PP41A-1349:
Stomatal Density Influences Leaf Water and Leaf Wax D/H Values in Arabidopsis

Thursday, 18 December 2014
Hyejung Lee1, Sarah J Feakins1 and Leonel O Sternberg2, (1)University of Southern California, Los Angeles, CA, United States, (2)Univ Miami, Miami, FL, United States
Abstract:
The hydrogen isotopic composition (δD) of plant leaf wax is a powerful tool to study the hydrology of past and present environments. The δD value of leaf waxes is known to primarily reflect the δD value of source water, modified by biological fractionations commonly summarized as the ‘net or apparent’ fractionation. It remains a challenge, however, to quantitatively relate the isotopic composition of the end product (wax) back to that of the precursor (water) because multiple isotope effects contributing to the net fractionation are not yet well understood. Transgenic variants have heretofore unexplored potential to isolate individual isotope effects. Here we report the first hydrogen isotopic measurements from transgenic Arabidopsis thaliana plants with calculations of leaf water enrichment, net and biosynthetic fractionation values from measured δD of plant waters and leaf wax n-alkanes. We employed transgenic Arabidopsis leaves, engineered to have different stomatal density, by differential expression of the stomatal growth hormone stomagen. Comparison of variants and wild types allow us to isolate the effects of stomatal density on leaf water and the net fractionation expressed by leaf wax biomarkers. Results show that transgenic leaves with denser pores have more enriched leaf water and leaf wax δD values than wild type and even more so than transgenic leaves with sparse stomata (difference of 10 ‰). Our findings that stomatal density controls leaf water and leaf wax δD values adds insights into the cause of variations in net fractionations between species, as well as suggesting that geological variations in stomatal density may modulate the sedimentary leaf wax δD record.
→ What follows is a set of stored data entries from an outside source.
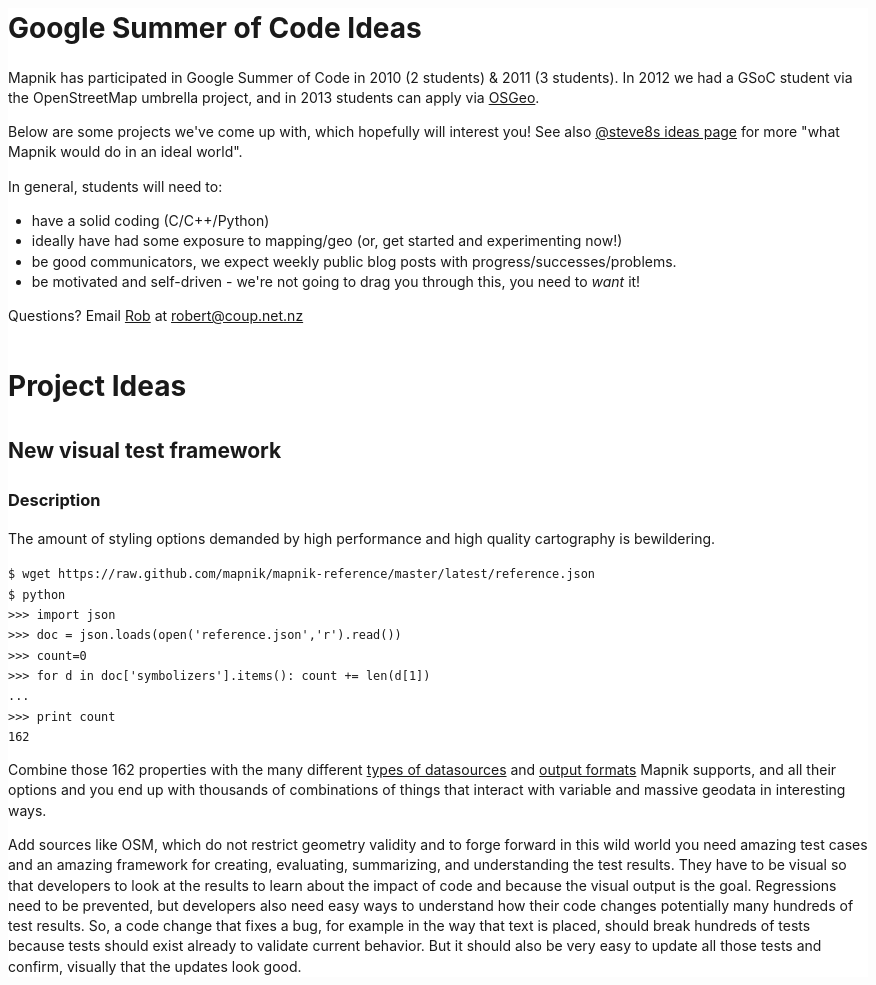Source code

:# Google Summer of Code Ideas

Mapnik has participated in Google Summer of Code in 2010 (2 students) & 2011 (3 students). In 2012 we had a GSoC student via the OpenStreetMap umbrella project, and in 2013 students can apply via [OSGeo](http://wiki.osgeo.org/wiki/Google_Summer_of_Code_2013).

Below are some projects we've come up with, which hopefully will interest you! See also [@steve8s ideas page](Ideas) for more "what Mapnik would do in an ideal world".

In general, students will need to:

* have a solid coding (C/C++/Python)
* ideally have had some exposure to mapping/geo (or, get started and experimenting now!)
* be good communicators, we expect weekly public blog posts with progress/successes/problems.
* be motivated and self-driven - we're not going to drag you through this, you need to _want_ it!

Questions? Email [Rob](/rcoup) at <robert@coup.net.nz>

# Project Ideas

## New visual test framework

### Description

The amount of styling options demanded by high performance and high quality cartography is bewildering.

```
$ wget https://raw.github.com/mapnik/mapnik-reference/master/latest/reference.json
$ python
>>> import json
>>> doc = json.loads(open('reference.json','r').read())
>>> count=0
>>> for d in doc['symbolizers'].items(): count += len(d[1])
...
>>> print count
162
```

Combine those 162 properties with the many different [types of datasources](https://github.com/mapnik/mapnik-reference/blob/master/latest/datasources.json) and [output formats](OutputFormats) Mapnik supports, and all their options and you end up with thousands of combinations of things that interact with variable and massive geodata in interesting ways.

Add sources like OSM, which do not restrict geometry validity and to forge forward in this wild world you need amazing test cases and an amazing framework for creating, evaluating, summarizing, and understanding the test results. They have to be visual so that developers to look at the results to learn about the impact of code and because the visual output is the goal. Regressions need to be prevented, but developers also need easy ways to understand how their code changes potentially many hundreds of test results. So, a code change that fixes a bug, for example in the way that text is placed, should break hundreds of tests because tests should exist already to validate current behavior. But it should also be very easy to update all those tests and confirm, visually that the updates look good.
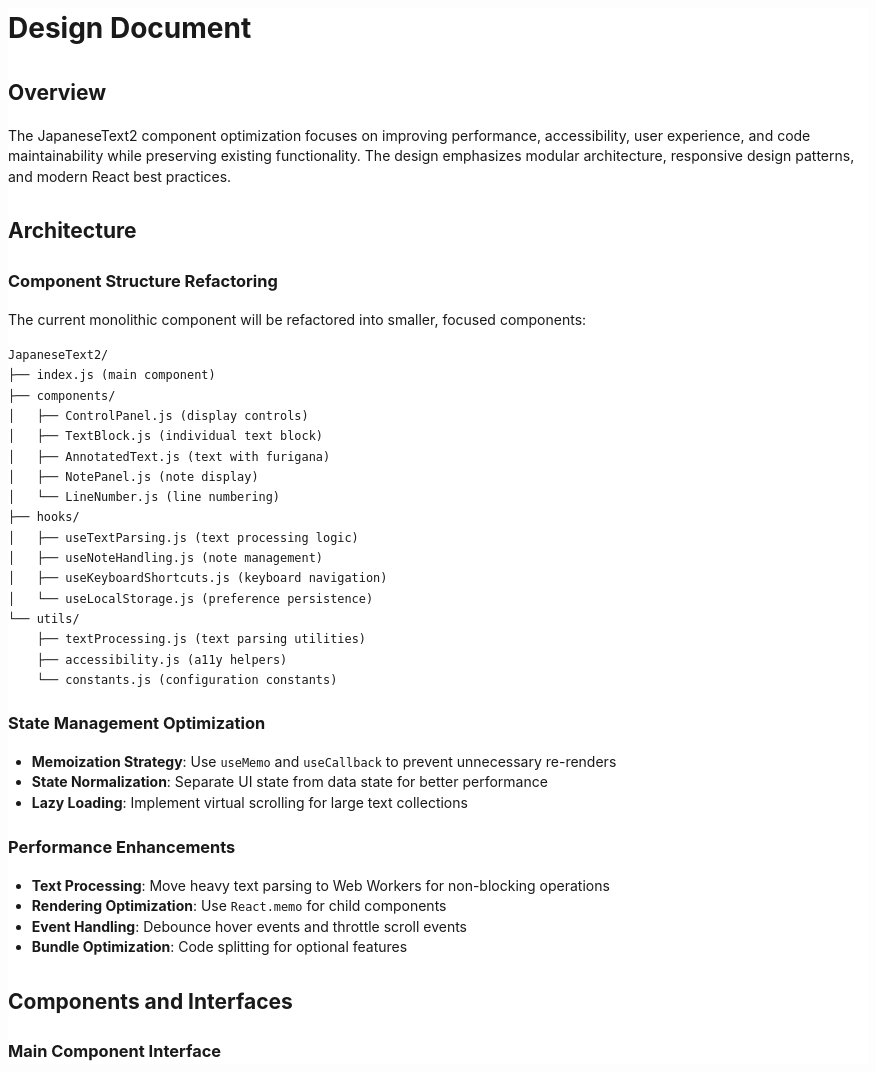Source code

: # Design Document

## Overview

The JapaneseText2 component optimization focuses on improving performance, accessibility, user experience, and code maintainability while preserving existing functionality. The design emphasizes modular architecture, responsive design patterns, and modern React best practices.

## Architecture

### Component Structure Refactoring

The current monolithic component will be refactored into smaller, focused components:

```
JapaneseText2/
├── index.js (main component)
├── components/
│   ├── ControlPanel.js (display controls)
│   ├── TextBlock.js (individual text block)
│   ├── AnnotatedText.js (text with furigana)
│   ├── NotePanel.js (note display)
│   └── LineNumber.js (line numbering)
├── hooks/
│   ├── useTextParsing.js (text processing logic)
│   ├── useNoteHandling.js (note management)
│   ├── useKeyboardShortcuts.js (keyboard navigation)
│   └── useLocalStorage.js (preference persistence)
└── utils/
    ├── textProcessing.js (text parsing utilities)
    ├── accessibility.js (a11y helpers)
    └── constants.js (configuration constants)
```

### State Management Optimization

- **Memoization Strategy**: Use `useMemo` and `useCallback` to prevent unnecessary re-renders
- **State Normalization**: Separate UI state from data state for better performance
- **Lazy Loading**: Implement virtual scrolling for large text collections

### Performance Enhancements

- **Text Processing**: Move heavy text parsing to Web Workers for non-blocking operations
- **Rendering Optimization**: Use `React.memo` for child components
- **Event Handling**: Debounce hover events and throttle scroll events
- **Bundle Optimization**: Code splitting for optional features

## Components and Interfaces

### Main Component Interface
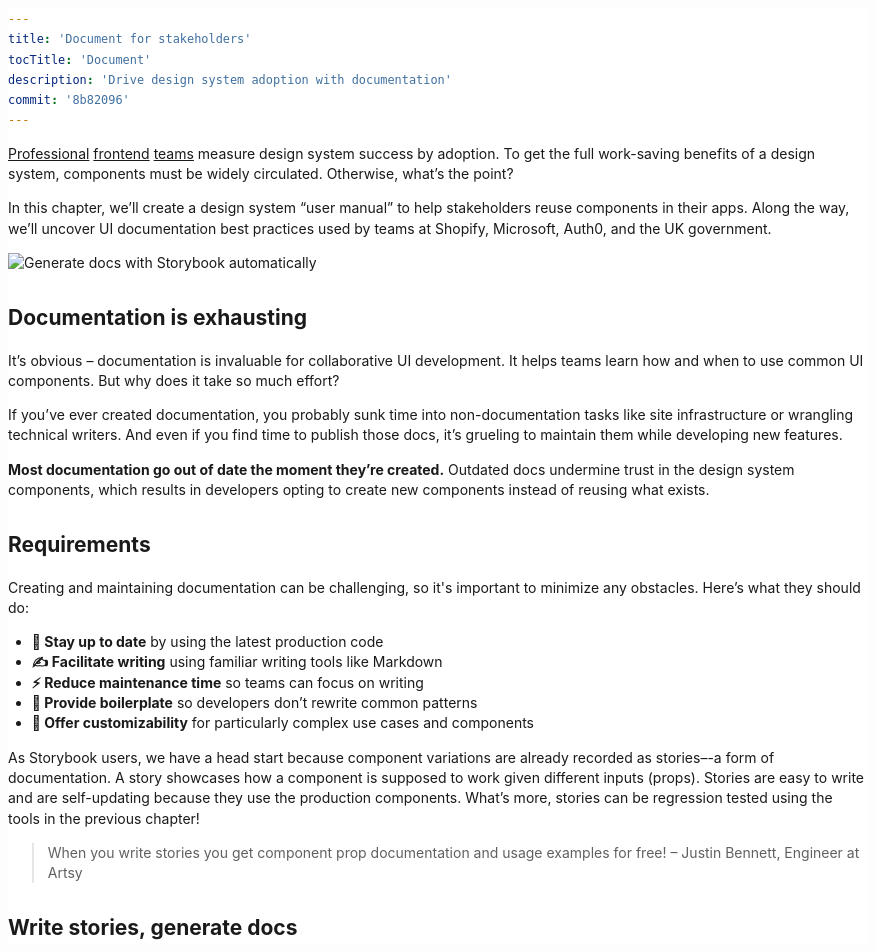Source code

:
 ```yaml
---
title: 'Document for stakeholders'
tocTitle: 'Document'
description: 'Drive design system adoption with documentation'
commit: '8b82096'
---
```


[Professional](https://product.hubspot.com/blog/how-to-gain-widespread-adoption-of-your-design-system) [frontend](https://segment.com/blog/driving-adoption-of-a-design-system/) [teams](https://medium.com/@didoo/measuring-the-impact-of-a-design-system-7f925af090f7) measure design system success by adoption. To get the full work-saving benefits of a design system, components must be widely circulated. Otherwise, what’s the point?

In this chapter, we’ll create a design system “user manual” to help stakeholders reuse components in their apps. Along the way, we’ll uncover UI documentation best practices used by teams at Shopify, Microsoft, Auth0, and the UK government.

![Generate docs with Storybook automatically](/design-systems-for-developers/design-system-generate-docs.jpg)

## Documentation is exhausting

It’s obvious – documentation is invaluable for collaborative UI development. It helps teams learn how and when to use common UI components. But why does it take so much effort?

If you’ve ever created documentation, you probably sunk time into non-documentation tasks like site infrastructure or wrangling technical writers. And even if you find time to publish those docs, it’s grueling to maintain them while developing new features.

**Most documentation go out of date the moment they’re created.** Outdated docs undermine trust in the design system components, which results in developers opting to create new components instead of reusing what exists.

## Requirements

Creating and maintaining documentation can be challenging, so it's important to minimize any obstacles. Here’s what they should do:

- **🔄 Stay up to date** by using the latest production code
- **✍️ Facilitate writing** using familiar writing tools like Markdown
- **⚡️ Reduce maintenance time** so teams can focus on writing
- **📐 Provide boilerplate** so developers don’t rewrite common patterns
- **🎨 Offer customizability** for particularly complex use cases and components

As Storybook users, we have a head start because component variations are already recorded as stories–-a form of documentation. A story showcases how a component is supposed to work given different inputs (props). Stories are easy to write and are self-updating because they use the production components. What’s more, stories can be regression tested using the tools in the previous chapter!

> When you write stories you get component prop documentation and usage examples for free! – Justin Bennett, Engineer at Artsy

## Write stories, generate docs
In nature, stomatal density varies between species and environments, and all other factors being equal, this will contribute to variations in fractionations observed. Over geological history, lower stomatal densities occur at times of elevated pCO2; our findings predict reduced leaf water isotopic enrichment and larger net fractionations during these greenhouse conditions. Future work involving transgenic plants holds considerable potential to isolate additional factors which may influence the net fractionation between source water and leaf waxes adding to our fundamental understanding of this proxy.